## Sprint 2: Data

The dataset that I have chosen covers traffic accidents in the United States from 2016-2023. The data was collected from various government sources, such as state and federal departments of transportation, and compiled into one dataset. I chose this dataset because of its size and robust feature set, which should allow for many interesting visualizations and analysis.

The current version of the datset is from Kaggle: https://www.kaggle.com/datasets/sobhanmoosavi/us-accidents?resource=download

Below are citations for the papers for the original creation of the dataset:

Moosavi, Sobhan, Mohammad Hossein Samavatian, Srinivasan Parthasarathy, and Rajiv Ramnath. “A Countrywide Traffic Accident Dataset.”, 2019.

Moosavi, Sobhan, Mohammad Hossein Samavatian, Srinivasan Parthasarathy, Radu Teodorescu, and Rajiv Ramnath. "Accident Risk Prediction based on Heterogeneous Sparse Data: New Dataset and Insights." In proceedings of the 27th ACM SIGSPATIAL International Conference on Advances in Geographic Information Systems, ACM, 2019.

### Data Cleaning

In [None]:
# import dependencies
import pandas as pd
import plotly.express as px
from dash import Dash, dcc, html, Input, Output
import addfips
import datetime
import time

In [None]:
# read in data from csv
df_raw = pd.read_csv('US_Accidents_March23.csv')
# display preview of dataset
df_raw.head()

In [3]:
df = df_raw

In [None]:
# get basic info about dataset
df.info()

In [None]:
df.isna().sum()

Variables will be removed if they don't seem to provide any opportunity for interesting analysis, or if they seem redundant because there are already other, better variables than can be used for a certain aspect of analysis.

In [4]:
# remove unwanted or redundant variables
df = df.drop(columns={'ID', 'Source', 'End_Lat', 'End_Lng', 'Zipcode', 'Country', 'Timezone', 'Airport_Code', 'Wind_Chill(F)', 'Humidity(%)', 'Pressure(in)', 'Wind_Direction', 'Weather_Timestamp', 'Civil_Twilight', 'Nautical_Twilight', 'Astronomical_Twilight', 'Turning_Loop'})

In [5]:
# remove entries where some more important variables are null
df.dropna(subset={'Description', 'Street', 'City', 'Sunrise_Sunset', 'Temperature(F)','Weather_Condition', 'Temperature(F)', 'Visibility(mi)' }, inplace=True)
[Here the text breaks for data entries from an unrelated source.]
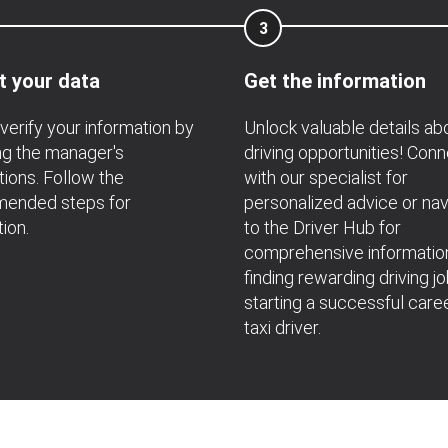
3
t your data
Get the information
verify your information by
Unlock valuable details ab
ng the manager's
driving opportunities! Con
ions. Follow the
with our specialist for
ended steps for
personalized advice or nav
tion.
to the Driver Hub for
comprehensive informatio
finding rewarding driving j
starting a successful care
taxi driver.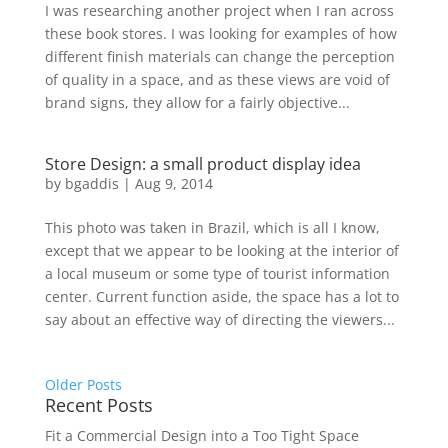
I was researching another project when I ran across
these book stores. I was looking for examples of how
different finish materials can change the perception
of quality in a space, and as these views are void of
brand signs, they allow for a fairly objective...
Store Design: a small product display idea
by
bgaddis
|
Aug 9, 2014
This photo was taken in Brazil, which is all I know,
except that we appear to be looking at the interior of
a local museum or some type of tourist information
center. Current function aside, the space has a lot to
say about an effective way of directing the viewers...
Older Posts
Recent Posts
Fit a Commercial Design into a Too Tight Space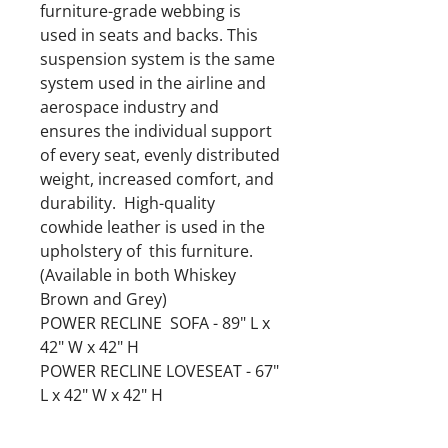
furniture-grade webbing is
used in seats and backs. This
suspension system is the same
system used in the airline and
aerospace industry and
ensures the individual support
of every seat, evenly distributed
weight, increased comfort, and
durability. High-quality
cowhide leather is used in the
upholstery of this furniture.
(Available in both Whiskey
Brown and Grey)
POWER RECLINE SOFA - 89" L x
42" W x 42" H
POWER RECLINE LOVESEAT - 67"
L x 42" W x 42" H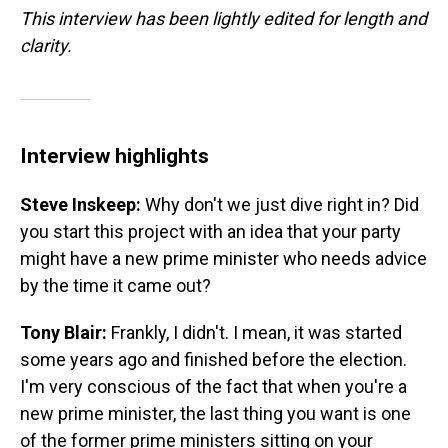
This interview has been lightly edited for length and
clarity.
Interview highlights
Steve Inskeep:
Why don't we just dive right in? Did
you start this project with an idea that your party
might have a new prime minister who needs advice
by the time it came out?
Tony Blair:
Frankly, I didn't. I mean, it was started
some years ago and finished before the election.
I'm very conscious of the fact that when you're a
new prime minister, the last thing you want is one
of the former prime ministers sitting on your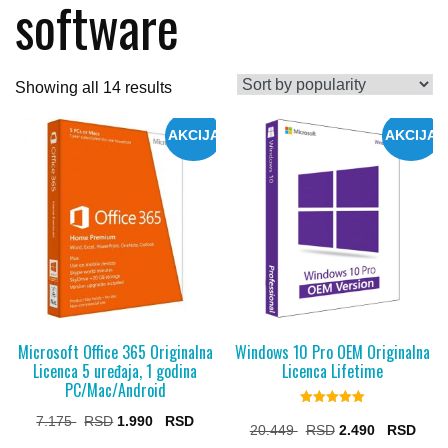
software
Sorted
Showing all 14 results
by
AKCIJA
AKCIJA
popularity
Microsoft Office 365 Originalna
Windows 10 Pro OEM Originalna
Licenca 5 uređaja, 1 godina
Licenca Lifetime
PC/Mac/Android
Rated
Original
Current
7.175
1.990
5.00
Original
Curr
20.449
2.490
out of 5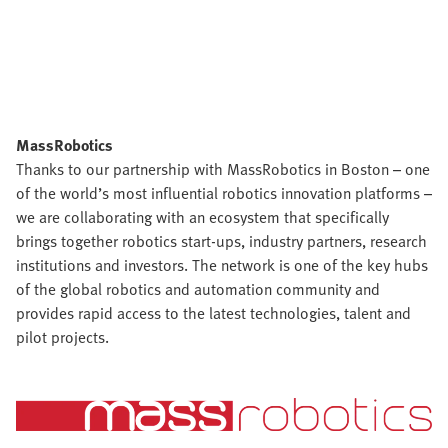
MassRobotics
Thanks to our partnership with MassRobotics in Boston – one
of the world’s most influential robotics innovation platforms –
we are collaborating with an ecosystem that specifically
brings together robotics start-ups, industry partners, research
institutions and investors. The network is one of the key hubs
of the global robotics and automation community and
provides rapid access to the latest technologies, talent and
pilot projects.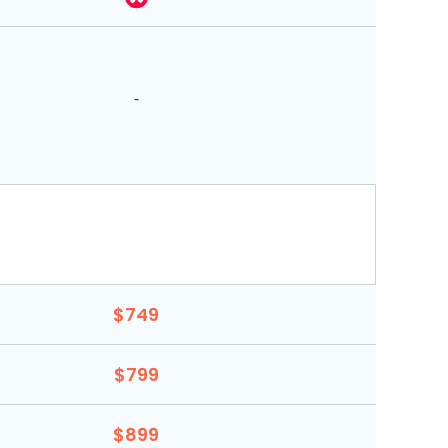
-
$749
$799
$899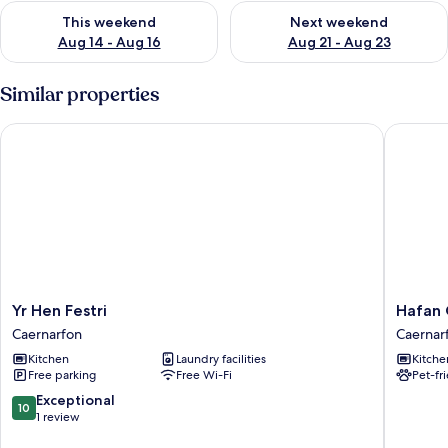
Check availability for this weekend Aug 14 - Aug 16
Check availability for next w
This weekend
Next weekend
Aug 14 - Aug 16
Aug 21 - Aug 23
Similar properties
Yr Hen Festri
Hafan C
Yr
Hafan
Yr Hen Festri
Hafan
Hen
Cottage
Caernarfon
Caernar
Festri
Caernar
Kitchen
Laundry facilities
Kitche
Caernarfon
Free parking
Free Wi-Fi
Pet-fr
10.0
Exceptional
10
out
1 review
of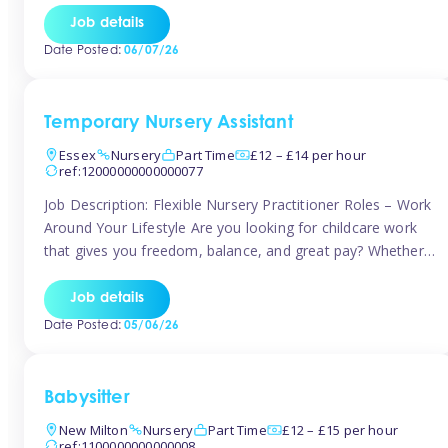
If you’re based in Leytonstone, Wanstead, Snaresbrook,
Job details
Leyton, Forest Gate, or the surrounding E11 area, Tinies
Date Posted:
06/07/26
has fantastic opportunities to […]
Temporary Nursery Assistant
Essex
Nursery
Part Time
£12 – £14 per hour
ref:12000000000000077
Job Description: Flexible Nursery Practitioner Roles – Work
Around Your Lifestyle Are you looking for childcare work
that gives you freedom, balance, and great pay? Whether
you’re searching for nursery jobs, or other childcare jobs,
Tinies offers flexible opportunities that fit your life. Join
Job details
Tinies Childcare, the UK’s leading childcare agency, and
Date Posted:
05/06/26
enjoy flexible temporary […]
Babysitter
New Milton
Nursery
Part Time
£12 – £15 per hour
ref:1100000000000008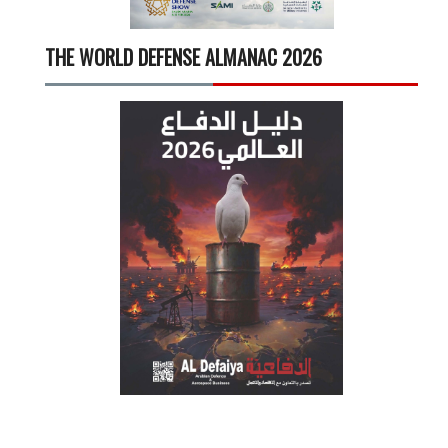
THE WORLD DEFENSE ALMANAC 2026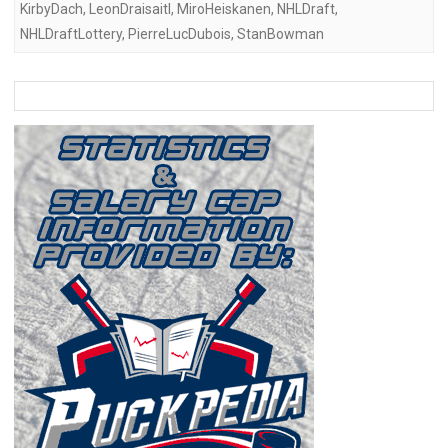
KirbyDach
,
LeonDraisaitl
,
MiroHeiskanen
,
NHLDraft
,
NHLDraftLottery
,
PierreLucDubois
,
StanBowman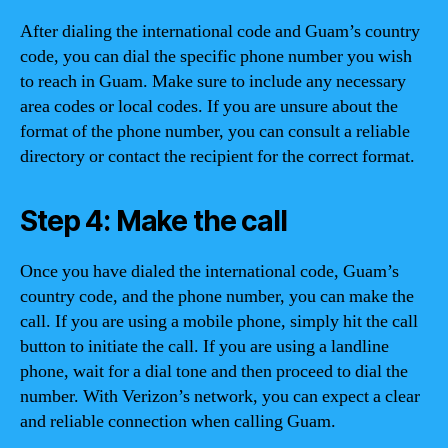
After dialing the international code and Guam’s country
code, you can dial the specific phone number you wish
to reach in Guam. Make sure to include any necessary
area codes or local codes. If you are unsure about the
format of the phone number, you can consult a reliable
directory or contact the recipient for the correct format.
Step 4: Make the call
Once you have dialed the international code, Guam’s
country code, and the phone number, you can make the
call. If you are using a mobile phone, simply hit the call
button to initiate the call. If you are using a landline
phone, wait for a dial tone and then proceed to dial the
number. With Verizon’s network, you can expect a clear
and reliable connection when calling Guam.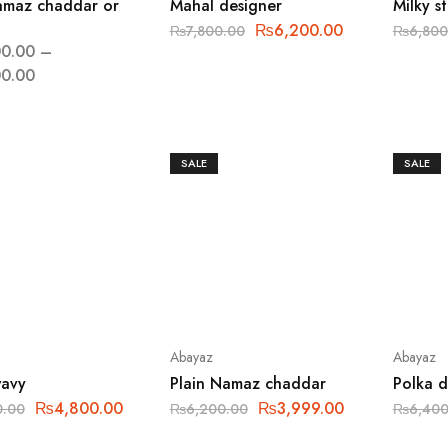
amaz chaddar or
Mahal designer
Milky s
₨
6,200.00
₨
7,800.00
₨
6,800
0.00
–
0.00
SALE
SALE
Abayaz
Abayaz
wavy
Plain Namaz chaddar
Polka 
₨
4,800.00
₨
3,999.00
0.00
₨
6,200.00
₨
6,400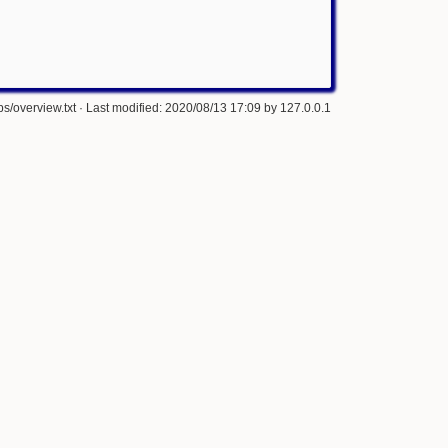
s/overview.txt
· Last modified: 2020/08/13 17:09 by
127.0.0.1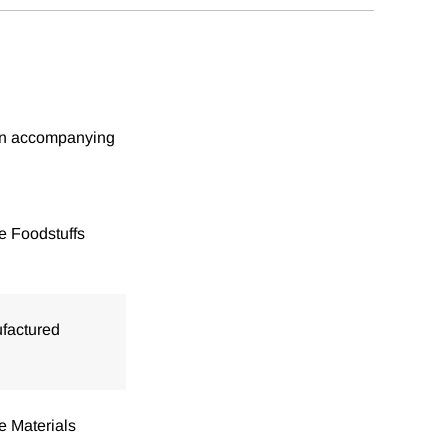
tion accompanying
e Foodstuffs
factured
e Materials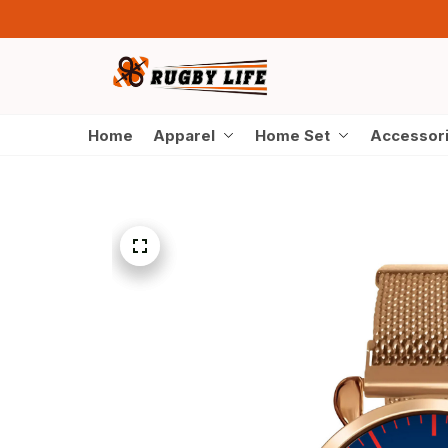
Home
Apparel
Home Set
Accessor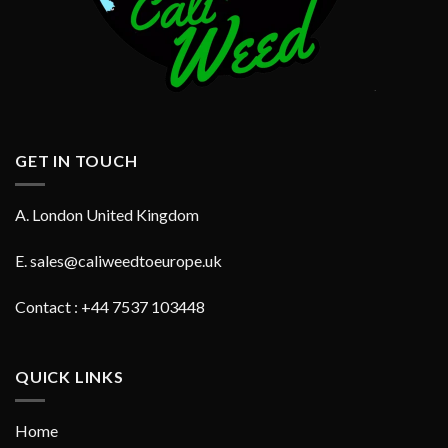
GET IN TOUCH
A. London United Kingdom
E.
sales@caliweedtoeurope.uk
Contact : +44 7537 103448
QUICK LINKS
Home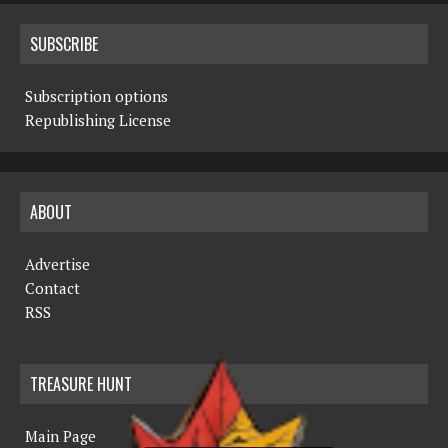
SUBSCRIBE
Subscription options
Republishing License
ABOUT
Advertise
Contact
RSS
TREASURE HUNT
Main Page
For the remaining variables, wind speed and precipitation, the null values will be filled with 0

In [6]:
df = df.fillna(0.0)

The dataset now has no null values. A few more steps are needed to prepare the dataset for use with the dashboard. The first of these is to add FIPS codes for counties and states, which will be used to make it easier to plot the data on a choropleth.

In [None]:
af = addfips.AddFIPS()

df['StateFIPS'] = '0'
df['CountyFIPS'] = '0'

for index, row in df.iterrows():
    if index % 10000 == 0:
        print(index)
    county = row['County']
    state = row['State']
    state_fips = af.get_state_fips(state)
    county_fips = af.get_county_fips(county, state=state)
    df.at[index, 'StateFIPS'] = state_fips
    df.at[index, 'CountyFIPS'] = county_fips

The next step is to add unix timestamps to each row, which will make it easier to filter data points by date.

In [None]:
def get_unix_timestamp(data_row):
    date = pd.to_datetime(data_row['Start_Time'])
    unix_timestamp  = int(time.mktime(date.timetuple()))
    return unix_timestamp

df['timestamp'] = df.apply(get_unix_timestamp, axis=1)

Next, a few more columns can be dropped.

In [None]:
df = df.drop(columns={'Start_Time', 'End_Time', 'Start_Lat', 'Start_Lng', 'Description'})

Finally, the dataset needs to be truncated for use with the dashboard, since the full dataset is larger than the RAM provided by Render. A sample of 400k data points will be used.

In [None]:
df = df.sample(400000)

### Data Analysis

In [None]:
df.to_csv('clean_data.csv', index=False)

### Potential UI and Visualizations

Two good UI elements would be a drop down allowing selection of multiple numeric variables (like date), as well as sliders for selected numerical variables to select the range to be visualized. Another good UI element could be radio selection for categorical variables to visualize, like weather condition. One more could be checkboxes to select entries with certain boolean variables true, like whether a certain traffic feature was present.

The best visualization for this dataset is probably an interactive map. The map can be broken down into either states or counties, and it can be colored according to the frequency of accidents based on the filters selected by the UI elements above. Another possible visualization is a scatter plot of two differect selectable variables to see how they correlate. Another possible visualization is a pie chart showing what proportion of all total accidents have a certain trait, such as breakdown of accident frequency by time of day.